The answer must repeat every record exactly, with no pictures in it.

_Information shown_
-*-*-

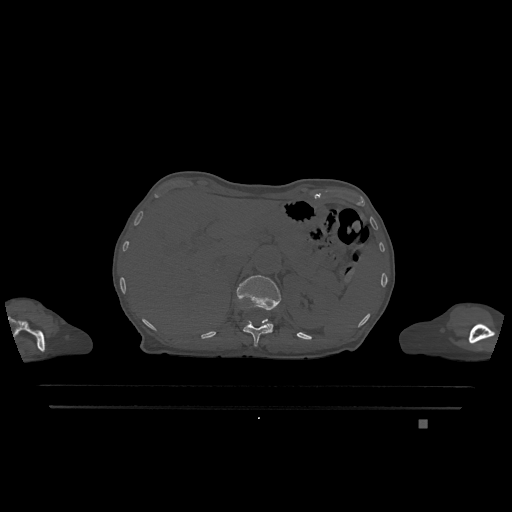
CT including the spine, one axial slice. Position 510 of 1317 along the scan axis. Bone window (W 1800 / L 400 HU). 0.5 mm slice thickness. 512 × 512 image matrix, field of view 500 × 500 mm. Patient: female, 74 years. Case-level facts recorded for this patient, not image findings: primary cancer: lung; vertebrae with lytic lesions (as recorded): T1, T4, T5, T6, L4, L5.
Structures marked on this image (semi-automatically segmented with operator editing):
- L1 vertebra: bounding box <237,275,281,332> (left, top, right, bottom; pixels)
- T12 vertebra: <243,319,271,346>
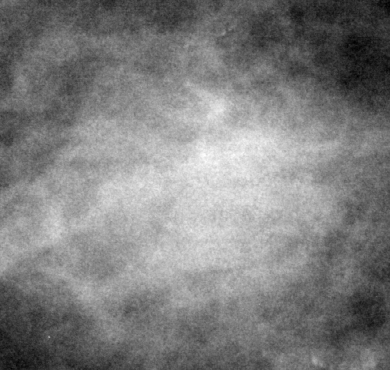
Crop from a digitized film mammogram around one marked abnormality; right breast; MLO view.
Marked abnormality: mass, shape round, margins ill defined; BI-RADS assessment category 5; subtlety rating 5 on a 1 (subtle) to 5 (obvious) scale; pathology result (as recorded, not read from the image): malignant.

-*-*-

_Task result_
CT including the spine, one axial slice. Position 510 of 1317 along the scan axis. Bone window (W 1800 / L 400 HU). 0.5 mm slice thickness. 512 × 512 image matrix, field of view 500 × 500 mm. Patient: female, 74 years. Case-level facts recorded for this patient, not image findings: primary cancer: lung; vertebrae with lytic lesions (as recorded): T1, T4, T5, T6, L4, L5.
Structures marked on this image (semi-automatically segmented with operator editing):
- L1 vertebra: bounding box <237,275,281,332> (left, top, right, bottom; pixels)
- T12 vertebra: <243,319,271,346>
Crop from a digitized film mammogram around one marked abnormality; right breast; MLO view.
Marked abnormality: mass, shape round, margins ill defined; BI-RADS assessment category 5; subtlety rating 5 on a 1 (subtle) to 5 (obvious) scale; pathology result (as recorded, not read from the image): malignant.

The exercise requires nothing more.